Ayrîa et Djashim se regardèrent. Ils n’en croyaient pas leurs oreilles.
- Vous êtes sûr ? demanda Djashim, affichant sa surprise. Nous n’avons même pas réussi à briser la première porte.
- Nous avons plusieurs rapport qui nous sont parvenus en ce sens, général. L’ennemi semble rendre les armes.
- Incroyable ! Prévenez l’amirale et le général Takhini. Je vais moi même me rendre sur place. Je veux voir ce qu’il en est.
Ayrîa s’interposa.
- Tu n’y penses pas ! C’est bien trop dangereux. Les combats n’ont pas cessé.
- Je dois en avoir le cœur net. Aridel a peut-être réussi ? Souhaites-tu venir avec moi ?
Djashim avait un air décidé, et Ayrîa savait qu’elle ne pourrait pas le faire changer d’avis. Elle hocha la tête.
- Bien sûr que je viens !
Djashim se rapprocha alors de sa monture et l’enfourcha. Ayrîa lui emboîta le pas et ils descendirent tous deux vers la forteresse.
Vu de près, la violence et la destruction étaient encore plus atroces. Au milieu des cratères causés par l’artillerie se trouvaient des débris de matériel et des cadavres. L’odeur était pestilentielle, même si elle était un peu masquée par le froid ambiant. Les râles des blessés et des mourants étaient à peine couverts par le bruit de l’artillerie qui continuait son pilonnage.
Djashim semblait insensible à ce spectacle, mais Ayrîa savait que ce n’était qu’une façade. Le jeune général était tout aussi touché qu’elle, voire plus. Elle avait vu ses réactions en Sorûen après chaque bataille, et elle savait ce qu’il ressentait.
Ils arrivèrent en peu de temps au poste de commandement avancé, à moins de cinquante toises de la porte. L’endroit semblait plutôt calme pour un avant-poste de combat, et un capitaine les attendait, perplexe.
- Et bien ? demanda Djashim sans préambule.
- L’ennemi a visiblement cessé d’opposer une résistance active, général. Ils ont hissé le drapeau blanc, et ils affirment que c’est Delia Setrinadoter qui le leur a ordonné, au nom de leur empereur. Elle souhaite discuter avec un responsable.
Ayrîa se demanda quel était le plan de la sœur d’Aridel. Cela ne présageait rien de bon… Ou peut-être que si ?
- Très bien, acquiesça Djashim, conservant un masque d’impassibilité. Ordonnez à nos troupes un cessez-le-feu provisoire. Je m’adresserai à Delia devant la porte.

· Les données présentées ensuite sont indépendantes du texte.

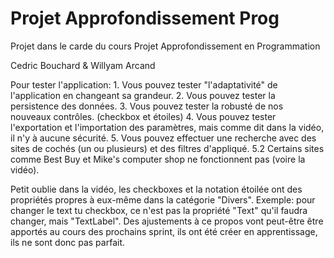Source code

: # Projet Approfondissement Prog

Projet dans le carde du cours Projet Approfondissement en Programmation

Cedric Bouchard & Willyam Arcand

Pour tester l'application:
    1. Vous pouvez tester "l'adaptativité" de l'application en changeant sa grandeur.
    2. Vous pouvez tester la persistence des données.
    3. Vous pouvez tester la robusté de nos nouveaux contrôles. (checkbox et étoiles)
    4. Vous pouvez tester l'exportation et l'importation des paramètres, mais comme dit dans la vidéo, il n'y à aucune sécurité.
    5. Vous pouvez effectuer une recherche avec des sites de cochés (un ou plusieurs) et des filtres d'appliqué.
    5.2 Certains sites comme Best Buy et Mike's computer shop ne fonctionnent pas (voire la vidéo).

Petit oublie dans la vidéo, les checkboxes et la notation étoilée ont des propriétés propres à eux-même dans la catégorie "Divers".
Exemple: pour changer le text tu checkbox, ce n'est pas la propriété "Text" qu'il faudra changer, mais "TextLabel".
Des ajustements à ce propos vont peut-être être apportés au cours des prochains sprint, ils ont été créer en apprentissage, ils ne sont donc pas parfait.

L’ex-reine d’Omirelhen était accompagné par un homme à l’allure cruelle qu’Ayrîa devina être Walron, le premier ministre d’Oeklos. Il semblait défait, comme s’il savait que son destin était scellé. Son regard se remplit de haine lorsqu’il aperçut Djashim, mais il ne dit rien. Derrière le jeune général se tenaient Imela, Lanea, Shari, Takhini et Daethos. Tous tenaient à être présent pour ce qui semblait être une capitulation des forces impériales.
- Votre plan a, contre toute attente, réussi, dit Delia. Tous les signes laissent à penser qu’Oeklos n’est plus de ce monde. Nous n’avons plus de raisons de continuer ce combat. Walron a eu besoin d’être convaincu, mais il sait qu’il n’aura son antidote que s’il signe un armistice. J’espère que ma coopération me vaudra un peu de clémence de votre part.
- Nous verrons dit Djashim, sans s’engager. Avant toute chose je veux savoir où est Aridel.
Delia leva les yeux au ciel.
- Avec Oeklos, bien sûr. Les miroirs qui servaient de source au rayon impérial, d’après Walron, sont tous inertes, à présent.
Delia désigna Lanea du doigt.
- Je suppose que la mage vous en dira plus que moi sur ce qui s’est produit. Je soupçonne cependant que mon frère et Oeklos ont partagé le même destin. Sa mission lui a coûté la vie.
Ayrîa regarda Delia avec horreur. Impossible ! Elle entendit crier derrière elle et vit Imela prête à sauter sur l’ex-reine, un masque de douleur sur le visage. Ayrîa elle-même avait du mal à définir ses émotions. Devait-elle se réjouir de la victoire, ou pleurer la mort du Dasam qui avait été leur symbole, leur force ? Qu’avaient-ils vraiment accompli ? Seul l’avenir pourrait le dire.